Era uma vez… Bem assim não, afinal esta história nem acontece só uma vez, acontece tantas vezes…
Já à muito, muito tempo, vivia numa das aldeias deste país, daquelas que já não existem, já não há a tasca com o copo de tinto a 2 tostões, nem a mocidade a correr aí pelos campos, nem o leiteiro a passar à porta das casas ou o bêbado lá da terra de ouvido no golo do Eusébio… Já não há, apenas ainda subsiste a missa ao Domingo, naquele perdido Portugal, eterno, rural, ao sabor das estações, típico Portugal.
E no meio da inconsciência e ignorância, sempre houve quem assim fosse feliz. Viveu assim toda a vida, sem a saber conhecer doutra maneira, o velho do lagar que por não saber ler, fazer as somas dos “Alqueires” de cabeça e amar o seu olival mais que tudo, se tornou o único produtor de azeite lá da terra. Ao velho, que já não tinha amigo que se lembrasse dele novo, não se podia falar mal do seu azeite e não se podia negar o bom do tinto quando o seu Belenenses jogava ao Domingo. No entanto, era a personagem mais típica e curiosa da terra.
Passaram-se chuvadas e dias de calor naqueles olivais, o azeite sempre no ponto, diziam todos eles, principalmente aqueles que na apanha recebiam umas coroas, o velho com tristeza já não podia varejar as árvores. Passaram umas épocas, o “Eusébio foi lá para o União de Tomar arrumar as botas” e o seu Belenenses já nem nos primeiros ficava. Passaram-se umas guerras e “aqueles que sabem, falando de uma forma que nós, que não sabemos ler não podemos perceber”, fizeram aquilo do 25 de Abril. Tudo isto passou pelo Velho do Lagar, e o que mais lhe fazia impressão, ainda era quando o Belenenses perdia em casa. Até um dia…
E não julguem que esse foi o dia em que o Velho partiu, não tinha razões, andava por aqui bem, o pior que lhe podiam fazer era “vir um doido a gritar PREC” e a dizer para ele ocupar a casa dos condes da terra porque dormir com as oliveiras não era vida. Aí sim, o Velho não gostava! Ahhh… Aquelas oliveiras são a vida para ele. Até um dia…Até um dia em que “Os senhores que emigraram e estudaram lá por fora sem ir ao Ultramar” lhe disseram que ele agora era europeu. Foi-lhe indiferente…
Quando chegou “lá aquele da Europa que vem cá controlar a qualidade da lavoura”, lhe pegou no azeite e lhe disse que o azeite de sempre, o azeite daquela terra, o azeite da sua vida, o amigo que nunca o enganou, a mulher que sempre lhe pôs o pão na mesa ao jantar, o sonho de alguém a quem “os senhores do Salazar” lhe roubaram todos os sonhos, esse, esse a quem da flor ao lagar, vezes sem conta em anos perdidos, lhe preencheu o curto espaço que vai dos trapos de parteira à cova rasa, esse azeite, era, é, e continuaria a ser enquanto se não pusessem uns pós manhosos, um azeite ácido “que não cumpria com as normas comunitárias”.

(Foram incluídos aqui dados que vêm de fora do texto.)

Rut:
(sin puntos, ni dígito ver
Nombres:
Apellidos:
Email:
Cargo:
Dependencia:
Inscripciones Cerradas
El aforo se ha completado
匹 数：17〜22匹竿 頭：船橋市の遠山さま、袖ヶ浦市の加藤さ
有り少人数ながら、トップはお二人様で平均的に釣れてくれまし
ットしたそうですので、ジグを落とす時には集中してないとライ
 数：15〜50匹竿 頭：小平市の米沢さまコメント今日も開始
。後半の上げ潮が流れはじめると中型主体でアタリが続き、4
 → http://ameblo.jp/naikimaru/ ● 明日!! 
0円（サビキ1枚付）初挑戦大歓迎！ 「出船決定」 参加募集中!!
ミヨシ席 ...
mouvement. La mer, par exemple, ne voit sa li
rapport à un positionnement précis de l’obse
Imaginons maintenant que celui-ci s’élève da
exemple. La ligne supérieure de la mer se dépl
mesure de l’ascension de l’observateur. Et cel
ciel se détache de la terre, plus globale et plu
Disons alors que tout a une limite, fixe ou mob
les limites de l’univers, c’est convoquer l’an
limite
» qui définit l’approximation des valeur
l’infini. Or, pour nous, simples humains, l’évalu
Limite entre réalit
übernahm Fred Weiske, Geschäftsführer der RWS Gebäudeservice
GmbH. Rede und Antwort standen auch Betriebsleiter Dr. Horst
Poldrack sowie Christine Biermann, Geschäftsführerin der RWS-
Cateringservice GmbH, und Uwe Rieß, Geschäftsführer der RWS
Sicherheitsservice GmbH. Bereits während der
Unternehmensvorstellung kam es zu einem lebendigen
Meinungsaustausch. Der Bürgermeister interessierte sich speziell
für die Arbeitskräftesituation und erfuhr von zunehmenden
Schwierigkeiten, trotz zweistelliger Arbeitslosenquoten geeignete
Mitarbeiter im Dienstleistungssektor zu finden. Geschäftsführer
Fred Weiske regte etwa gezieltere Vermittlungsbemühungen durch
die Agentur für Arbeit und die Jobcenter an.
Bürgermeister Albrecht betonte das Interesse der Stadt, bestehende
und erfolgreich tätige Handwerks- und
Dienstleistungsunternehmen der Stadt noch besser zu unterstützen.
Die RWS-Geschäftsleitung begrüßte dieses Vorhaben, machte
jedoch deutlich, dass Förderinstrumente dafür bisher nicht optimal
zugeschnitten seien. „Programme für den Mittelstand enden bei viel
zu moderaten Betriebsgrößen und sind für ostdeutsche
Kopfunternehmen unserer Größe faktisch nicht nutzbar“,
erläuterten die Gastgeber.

Veio subitamente “um engenheiro” calcular uma vida, dizer-lhe que a sua vida não cumpria a função, que não se podia vender, que seria pretexto para um subsídio, que seria o fim do Velho, que nada mais valeria a pena, que a vida tinha sido um engano, que tudo o que amou foi sempre um ácido que no trago não amargava e que o agora amargou para sempre.
O velho morreu, e nem foi preciso chegar o primeiro subsídio. Ate hoje, e se o “Padre Antunes” tiver razão, o Velho do Lagar estará no céu a recordar, nunca mais se soube.Nunca mais se soube, se o engano e o Falso Azeite, concederam ao Velho a alegria de uma vida, ou a amargura da verdade. Nunca mais se soube, e a cada um de nós ficará por saber, e descobrir.